Progress in lattice calculations of $K_L$-$K_S$ mass difference

Initial results on rare kaon decay amplitudes

Proposed procedures for infrared divergence cancellation

Abstract

Standard lattice calculations in flavour physics or in studies of hadronic structure are based on the evaluation of matrix elements of local composite operators between hadronic states or the vacuum. In this talk I discuss developments aimed at the computation of long-distance, and hence non-local, contributions to such processes. In particular, I consider the calculation of the $K_L$-$K_S$ mass difference $\Delta m_K=m_{K_L}-m_{K_S}$ and the amplitude for the rare-kaon decay processes $K\to\pi\ell^+\ell^-$, where the lepton $\ell=e$ or $\mu$. Lattice calculations of the long-distance contributions to the indirect $CP$-violating parameter $\epsilon_K$ and to the rare decays $K\to\pi\nu\bar\nu$ are also beginning.

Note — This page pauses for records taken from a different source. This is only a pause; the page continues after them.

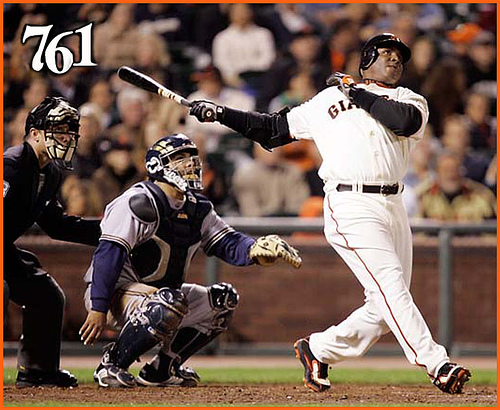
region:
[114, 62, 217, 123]
Black baseball bat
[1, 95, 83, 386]
An umpire wearing black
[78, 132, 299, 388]
A catcher in a squatting position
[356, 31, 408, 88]
Man wearing a black helmet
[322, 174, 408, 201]
Black belt on a man's pants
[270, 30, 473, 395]
Giants baseball player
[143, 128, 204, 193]
Man wearing a catcher's face mask and helmet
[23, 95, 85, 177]
An umpire wearing a helmet and face mask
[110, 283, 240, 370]
Leg guards a catcher is wearing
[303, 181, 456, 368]
White pants with a red stripe down the side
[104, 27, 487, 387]
Baseball player with a bat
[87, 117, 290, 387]
A catcher squatting behind player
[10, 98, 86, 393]
An umpire behind catcher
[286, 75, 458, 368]
White uniform with red print and stripe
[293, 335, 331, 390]
Black, orange and white sports shoe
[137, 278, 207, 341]
Catcher wearing knee pads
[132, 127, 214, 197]
Blue helmet with protective face shield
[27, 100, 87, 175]
Black helmet with protective face shield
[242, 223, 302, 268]
A leather cathers mitt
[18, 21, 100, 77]
The number 761 in white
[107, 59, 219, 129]
The bat is black.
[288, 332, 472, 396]
His shoes are black.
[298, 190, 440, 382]
His pants are white.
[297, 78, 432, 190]
His shirt is white.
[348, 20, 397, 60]
His helmet is black.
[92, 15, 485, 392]
They are playing baseball.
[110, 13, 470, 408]
He is swinging the bat.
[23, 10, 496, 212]
They are watching baseball.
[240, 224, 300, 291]
His mit is tan.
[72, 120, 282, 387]
He is the catcher.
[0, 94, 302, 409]
Man is touching catcher.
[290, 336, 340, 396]
Shoes are orange and white.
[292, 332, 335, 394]
Shoe has black shoe strings.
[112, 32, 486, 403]
Man just hit a baseball.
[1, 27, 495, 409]
Men are wearing helmets.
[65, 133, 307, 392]
Catcher is crouching down by the ground.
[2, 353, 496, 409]
Field has several different terrains.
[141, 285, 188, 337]
Knee pads are blue.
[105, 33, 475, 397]
Man is holding bat.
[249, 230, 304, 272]
Glove is brown and black.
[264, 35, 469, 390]
a baseball player wearing a white uniform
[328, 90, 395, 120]
black lettering on a white baseball shirt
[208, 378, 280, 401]
brown dirt of the baseball diamond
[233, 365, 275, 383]
green grass of the baseball field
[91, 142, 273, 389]
a catcher wearing a grey uniform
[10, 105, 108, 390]
an umpire wearing a black uniform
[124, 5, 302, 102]
many spectators in the stands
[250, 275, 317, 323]
brown brick wall of the stadium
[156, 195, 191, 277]
the catcher's blue pads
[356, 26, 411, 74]
the batter's black baseball helmet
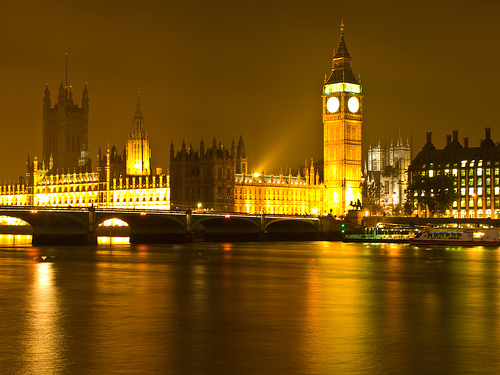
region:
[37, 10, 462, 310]
London at night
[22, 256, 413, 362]
night lights on the water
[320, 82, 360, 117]
two clock faces on a tower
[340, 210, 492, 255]
tour ships at their moorings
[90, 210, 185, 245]
archway of a bridge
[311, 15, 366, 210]
icon known as Big Ben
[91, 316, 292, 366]
calm river water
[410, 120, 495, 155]
darkened roof of a building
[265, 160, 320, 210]
brightly lit facade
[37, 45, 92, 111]
lights on the spires of a building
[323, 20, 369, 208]
a larger clock tower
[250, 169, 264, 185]
a spot light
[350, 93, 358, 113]
a clock on the tower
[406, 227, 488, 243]
boats on the water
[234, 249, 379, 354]
reflection of light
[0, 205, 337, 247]
concert bridge over water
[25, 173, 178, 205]
bright lights on building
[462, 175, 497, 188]
a row of windows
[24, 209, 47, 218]
signal lights on a bridge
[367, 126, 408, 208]
a castle in the back ground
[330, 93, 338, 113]
The clock on the building facing left.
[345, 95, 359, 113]
The clock on the building facing right.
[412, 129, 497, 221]
The building farthest right.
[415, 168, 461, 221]
The trees in front of the building that is farthest right.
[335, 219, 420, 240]
The white boat in the water.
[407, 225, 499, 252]
The boat with red on it in the water.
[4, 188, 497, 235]
The bridge above the water.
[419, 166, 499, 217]
The windows on the building furthest right.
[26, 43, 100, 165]
The tall building furthest left.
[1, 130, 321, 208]
The building shaped like a castle to the left of the building with the clocks on it.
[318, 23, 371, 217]
The structure housing Big Ben.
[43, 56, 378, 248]
The Houses of Parliament in London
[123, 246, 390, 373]
The Thames River at night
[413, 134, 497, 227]
Lights are on in the building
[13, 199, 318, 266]
A bridge along the river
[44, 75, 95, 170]
A tower on a building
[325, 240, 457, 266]
Lights reflected in the water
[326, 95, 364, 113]
Two clock faces on the tower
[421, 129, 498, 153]
Multiple chimneys on the roof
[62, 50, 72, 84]
A long, thin spire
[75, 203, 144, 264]
tall arch under the bridge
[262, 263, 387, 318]
light reflecting on the water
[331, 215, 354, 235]
green light on the bridge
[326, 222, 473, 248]
pleasure boat on the water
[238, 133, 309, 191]
spot light in the sky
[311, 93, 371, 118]
Big Ben in the top of building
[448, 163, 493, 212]
windows in the building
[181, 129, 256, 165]
spiral top on building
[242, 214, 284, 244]
base on the bridge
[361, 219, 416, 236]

Finally I discuss the possibility of including $O(\alpha)$ electromagnetic effects in computations of leptonic and semileptonic decay widths, where the novel feature is the presence of infrared divergences. This implies that contributions to the width from processes with a real photon in the final state must be combined with those with a virtual photon in the amplitude so that the infrared divergences cancel by the Bloch-Nordsieck mechanism. I present a proposed procedure for lattice computations of the $O(\alpha)$ contributions with control of the cancellation of the infrared divergences.